- Born: November 17, 1974 (age 51) Ljubanci, SR Macedonia, SFR Yugoslavia
- Education: Goce Delčev University of Štip
- Political party: VMRO-DPMNE
- Spouse: Sonja Veličkova
- Children: 3
- Allegiance: Macedonia
- Branch: Macedonian Police
- Service years: 2001
- Unit: Tigers (Tigri)
- Conflicts: Insurgency in the Republic of Macedonia Ljuboten incident;
- Criminal status: Released
- Convictions: War crimes (Murder, wanton destruction and cruel treatment)
- Trial: International Criminal Tribunal for the Former Yugoslavia
- Criminal penalty: 12 years

= Johan Tarčulovski =

Macedonian war criminal

Johan Tarčulovski (born November 17, 1974) is a Macedonian convicted war criminal, former police commander, and politician. Tarčulovski was convicted for murder, wanton destruction and cruel treatment in Ljuboten during the 2001 conflict by the International Criminal Tribunal for the Former Yugoslavia (ICTY). He is the only Macedonian who was convicted for war crimes by the Hague Tribunal. Among his political roles, he was a security inspector for Macedonian president Boris Trajkovski and served as a member of parliament.

==Life==
Tarčulovski was born in the village Ljubanci near Skopje in Butel Municipality on November 17, 1974. He and his wife, Sonja (née Veličkova), a Macedonian folk singer, have three children. He served as an inspector in the Security Service of Macedonian president Boris Trajkovski. Tarčulovski led a police operation on August 12, 2001, in Ljuboten in retaliation of a mine attack of Macedonian soldiers near Ljuboten two days earlier. Tarčulovski was indicted, along with Ljube Boškoski, on March 15, 2005. He and Boškoski were the only Macedonian citizens to be prosecuted at the Hague Tribunal for events during the 2001 insurgency in Macedonia. After the indictment, there was little public reaction in Macedonia. Macedonian authorities arrested him and extradited him to The Hague on March 16, 2005.

-------

▸ Exercise objective
From the biography of Johan Tarčulovski above, write out the passage starting with "- Born: November" and going on through "Unit: Tigers (Tigri)", word for word.

▸ Information supplied
-------

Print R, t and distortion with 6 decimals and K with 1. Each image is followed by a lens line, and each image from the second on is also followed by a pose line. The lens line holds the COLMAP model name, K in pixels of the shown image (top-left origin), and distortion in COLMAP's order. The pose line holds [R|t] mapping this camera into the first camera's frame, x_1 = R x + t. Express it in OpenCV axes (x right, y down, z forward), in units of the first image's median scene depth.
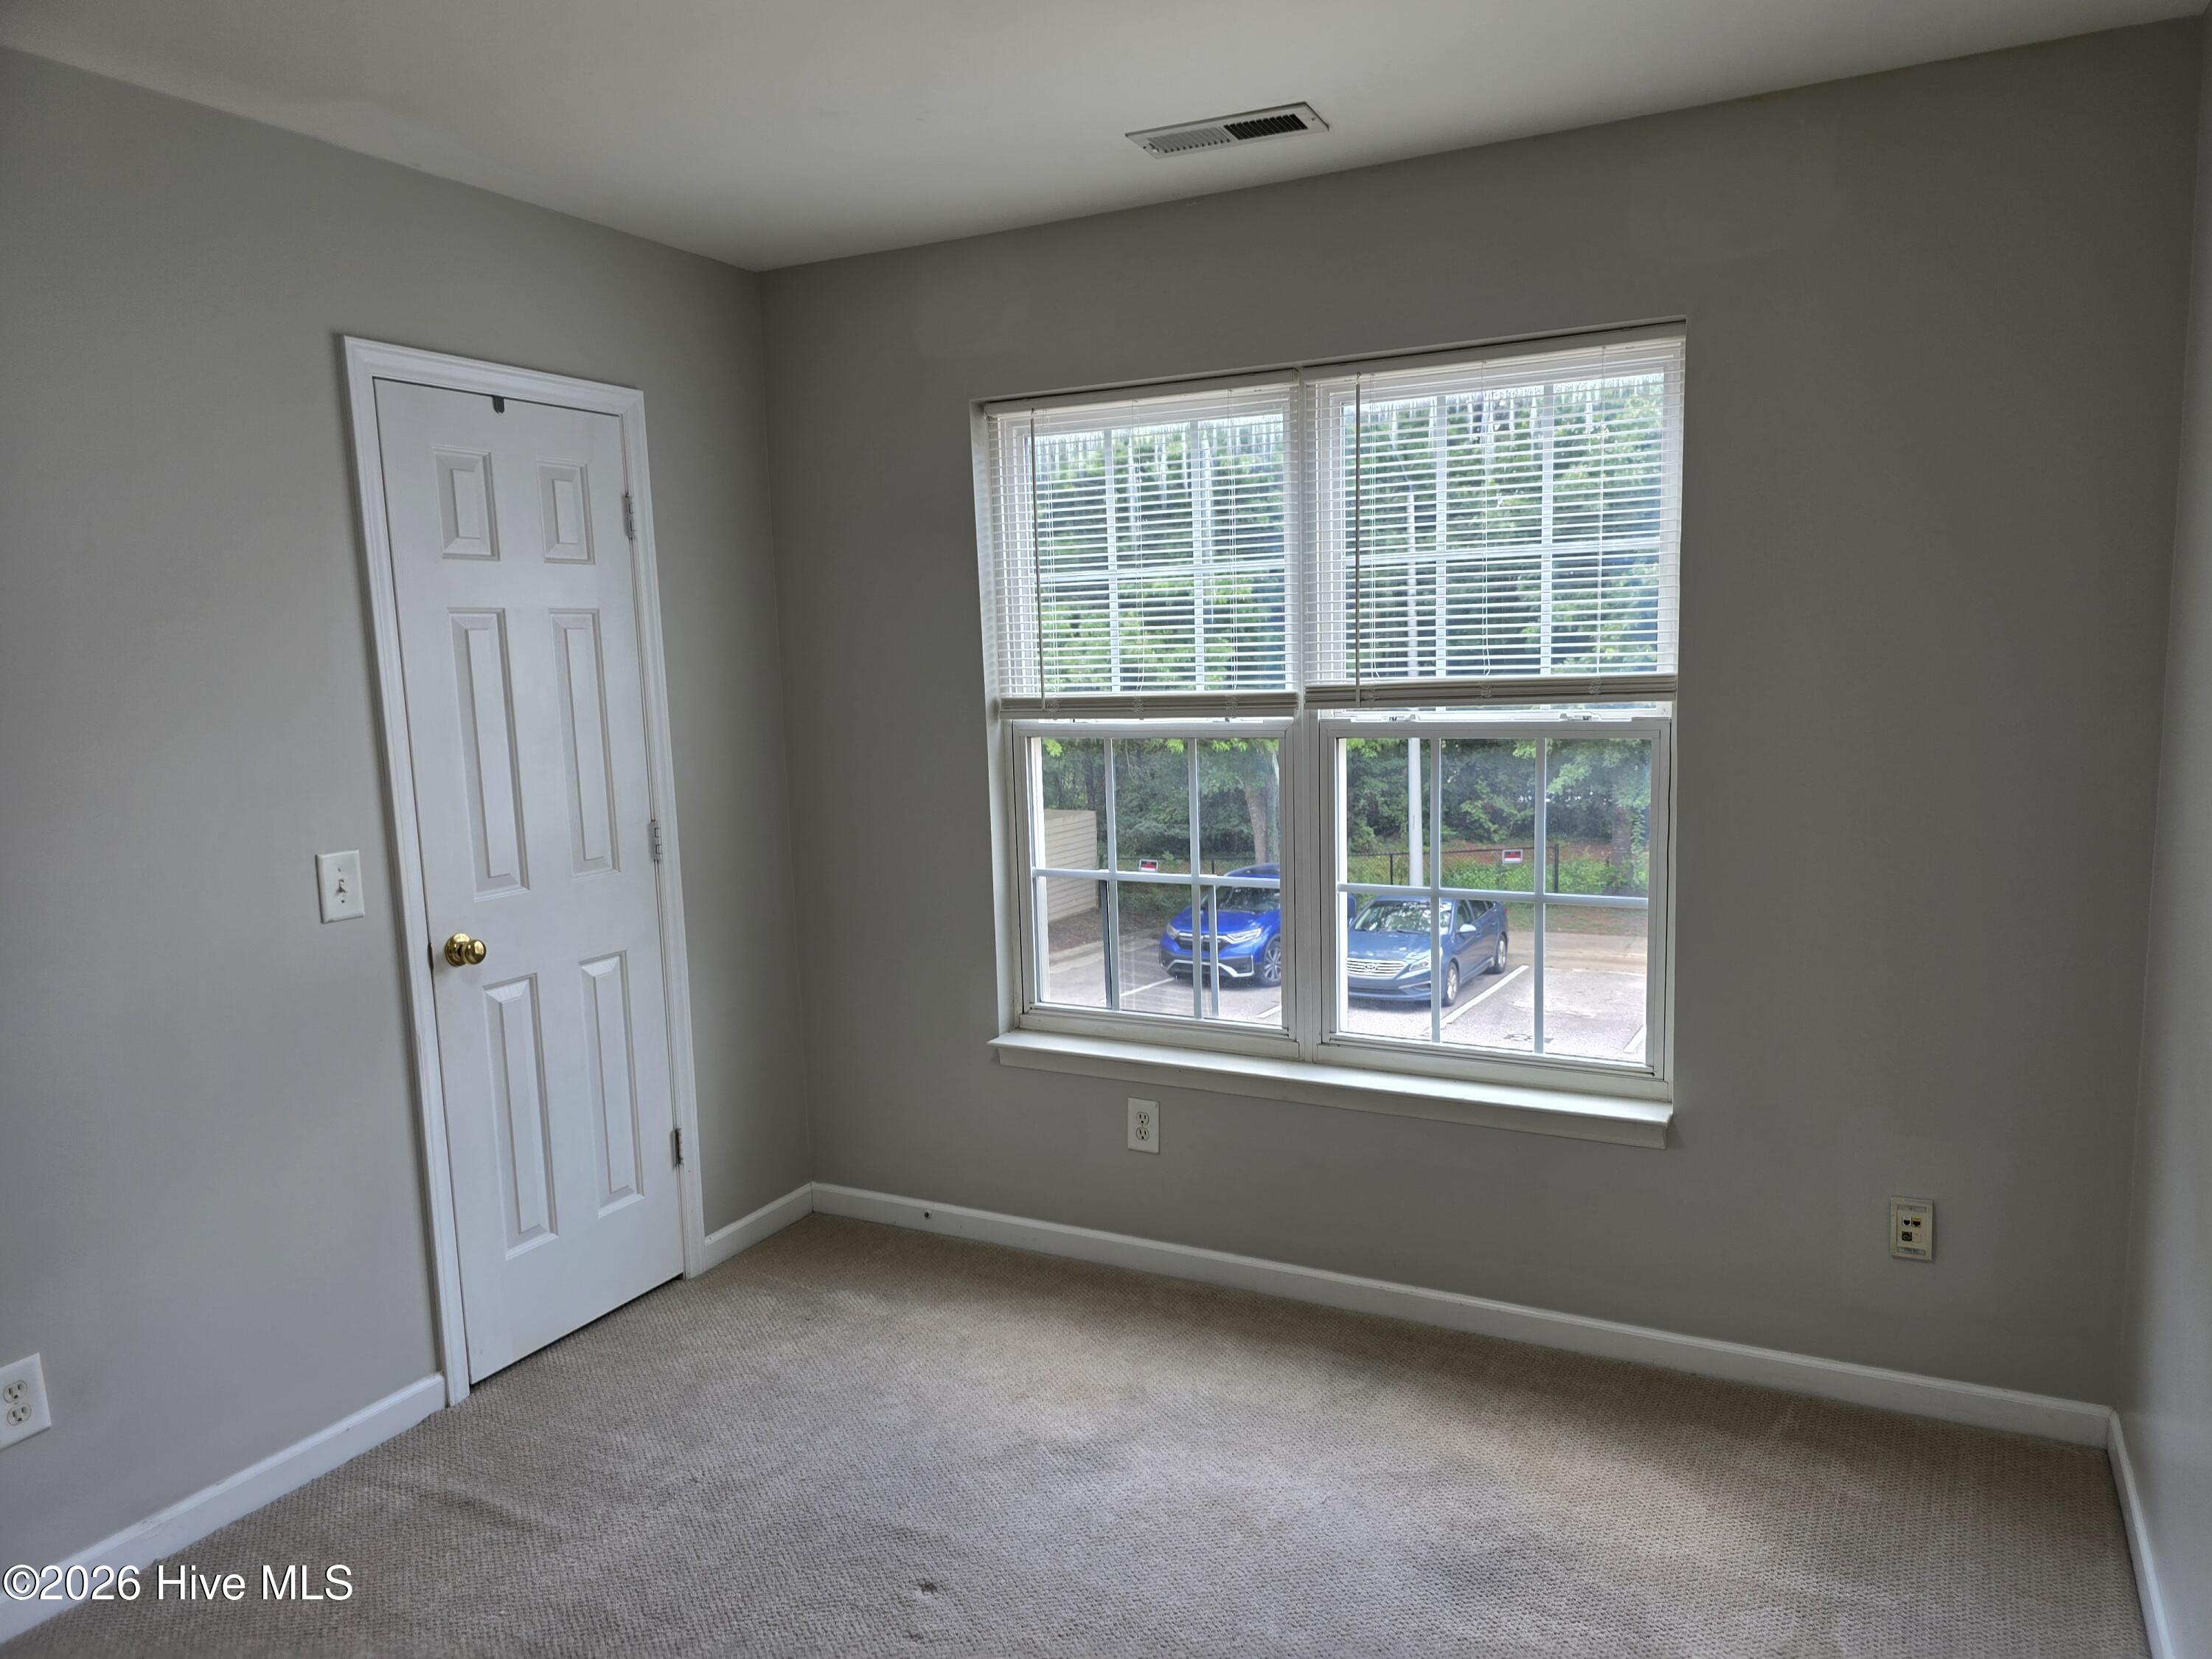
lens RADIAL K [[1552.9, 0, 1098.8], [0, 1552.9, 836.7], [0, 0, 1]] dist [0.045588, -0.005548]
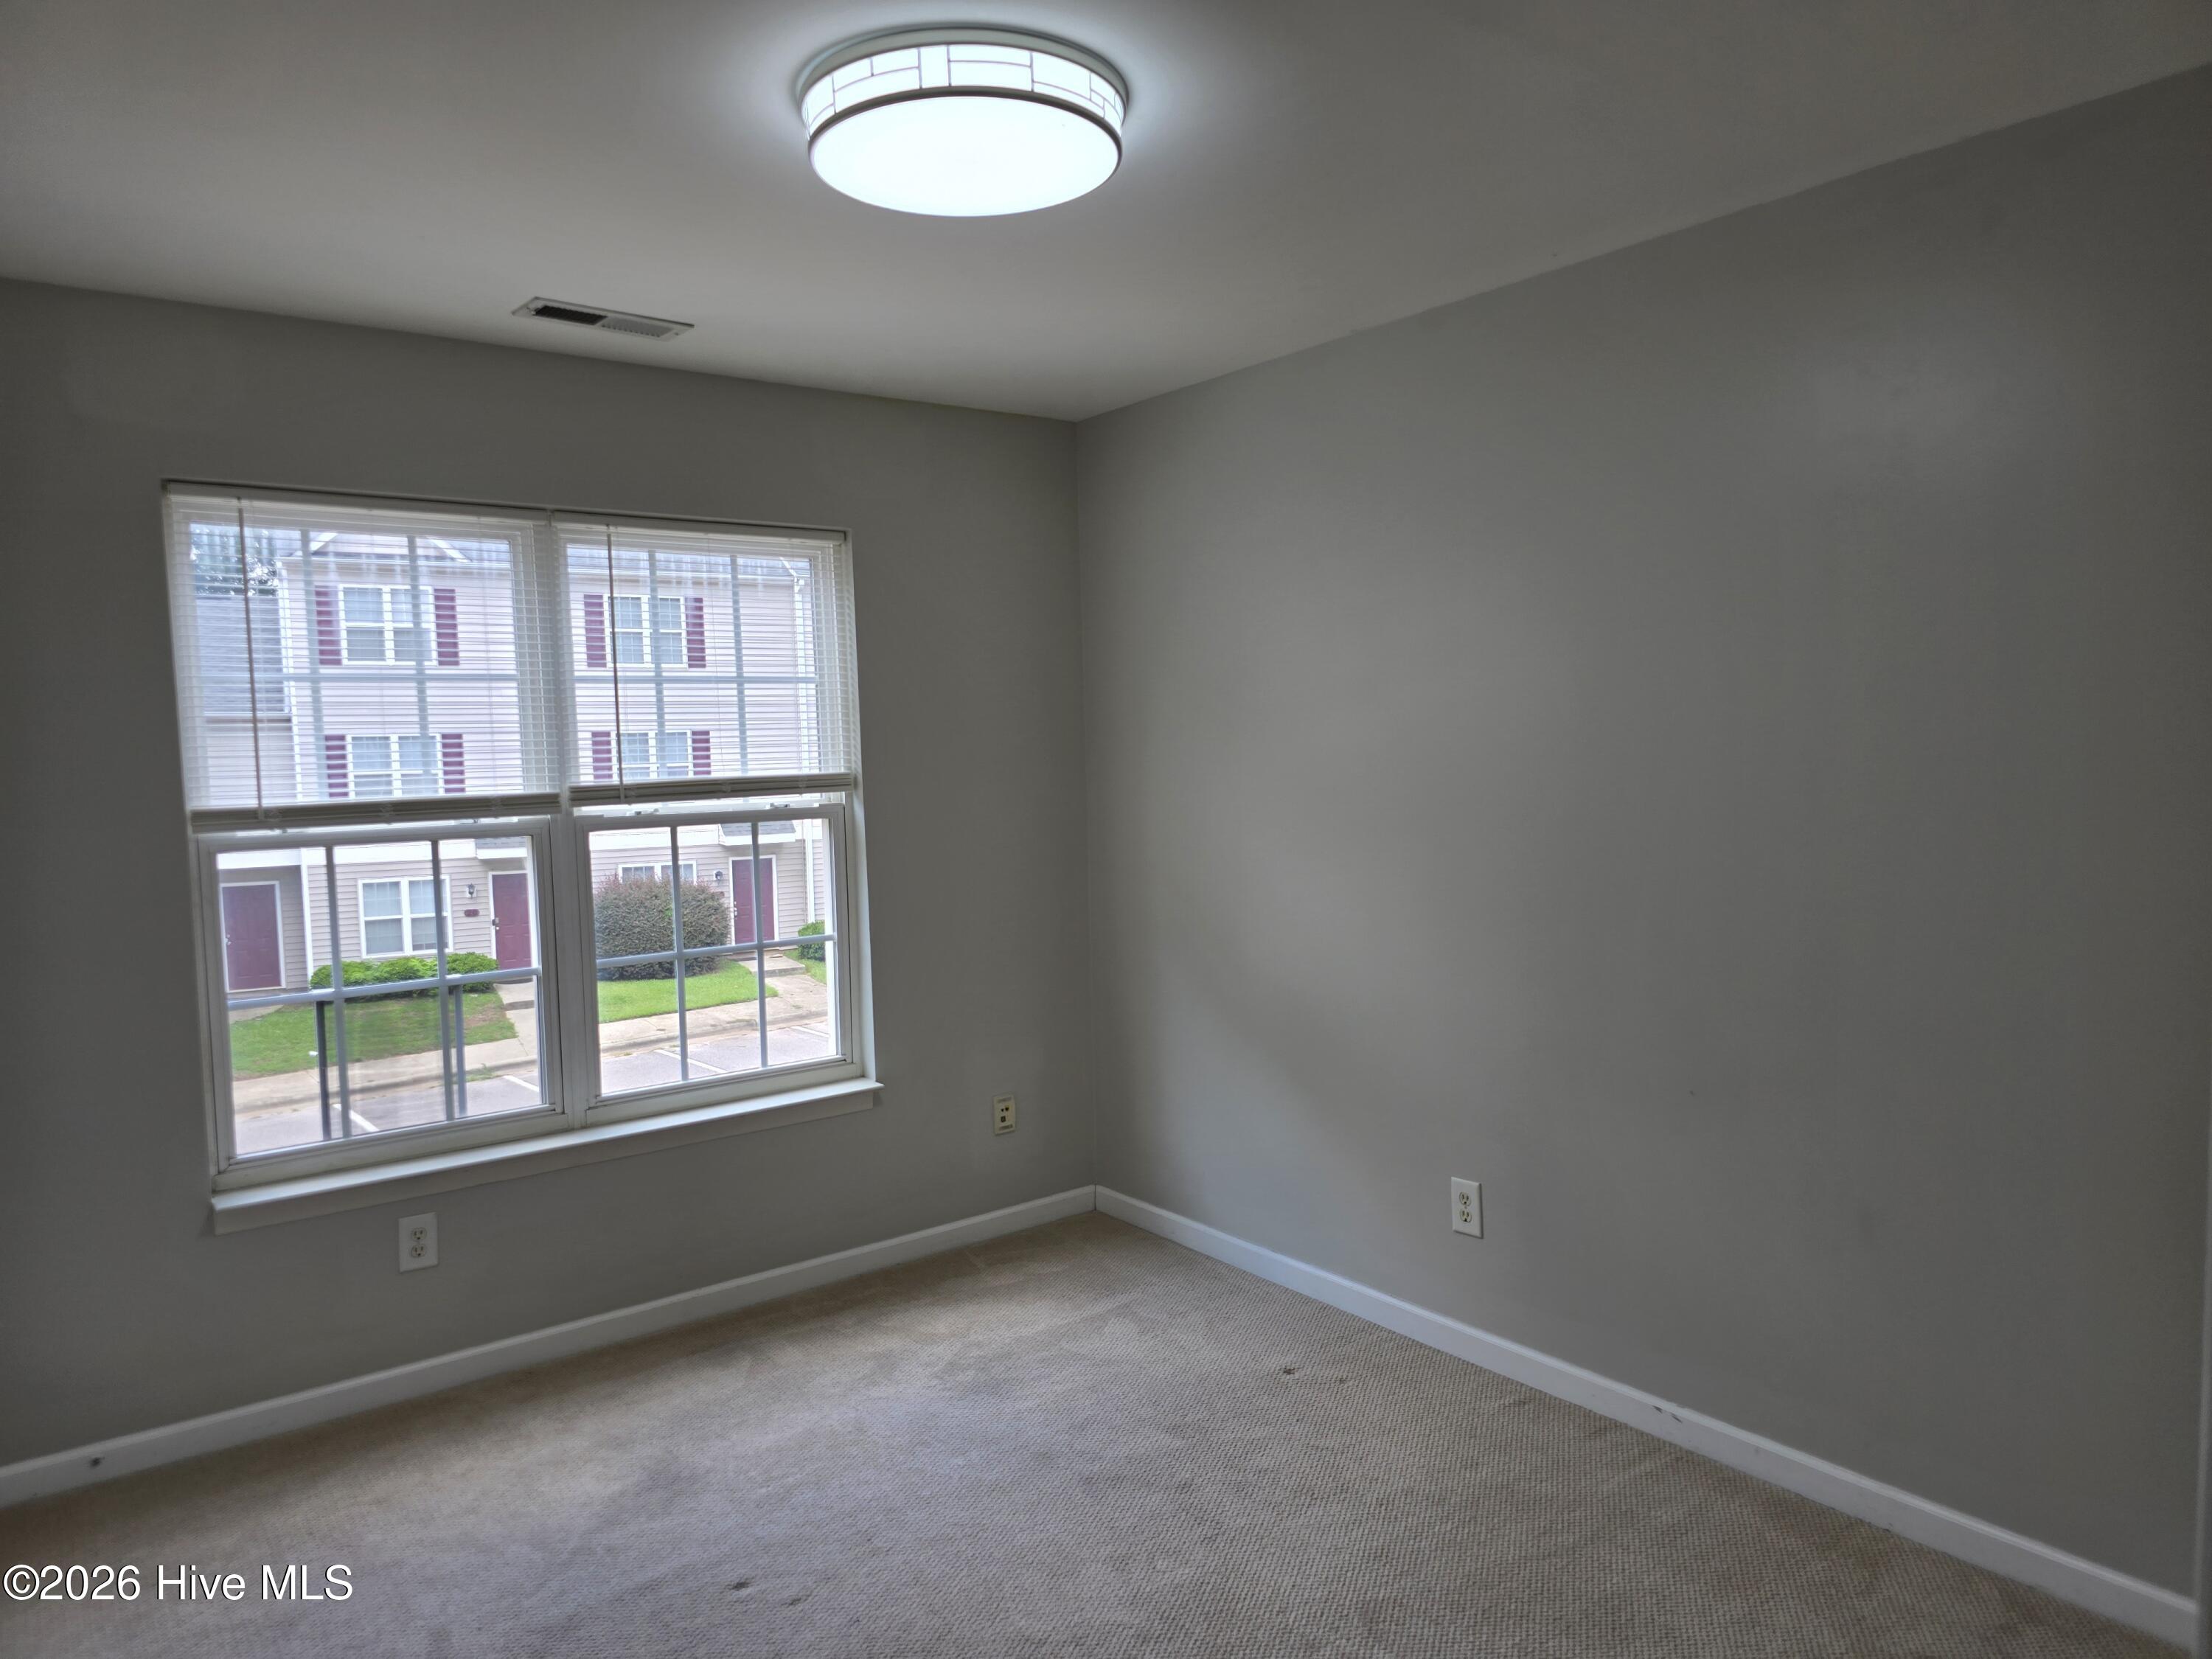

-------

▸ Answer for the task
- Born: November 17, 1974 (age 51) Ljubanci, SR Macedonia, SFR Yugoslavia
- Education: Goce Delčev University of Štip
- Political party: VMRO-DPMNE
- Spouse: Sonja Veličkova
- Children: 3
- Allegiance: Macedonia
- Branch: Macedonian Police
- Service years: 2001
- Unit: Tigers (Tigri)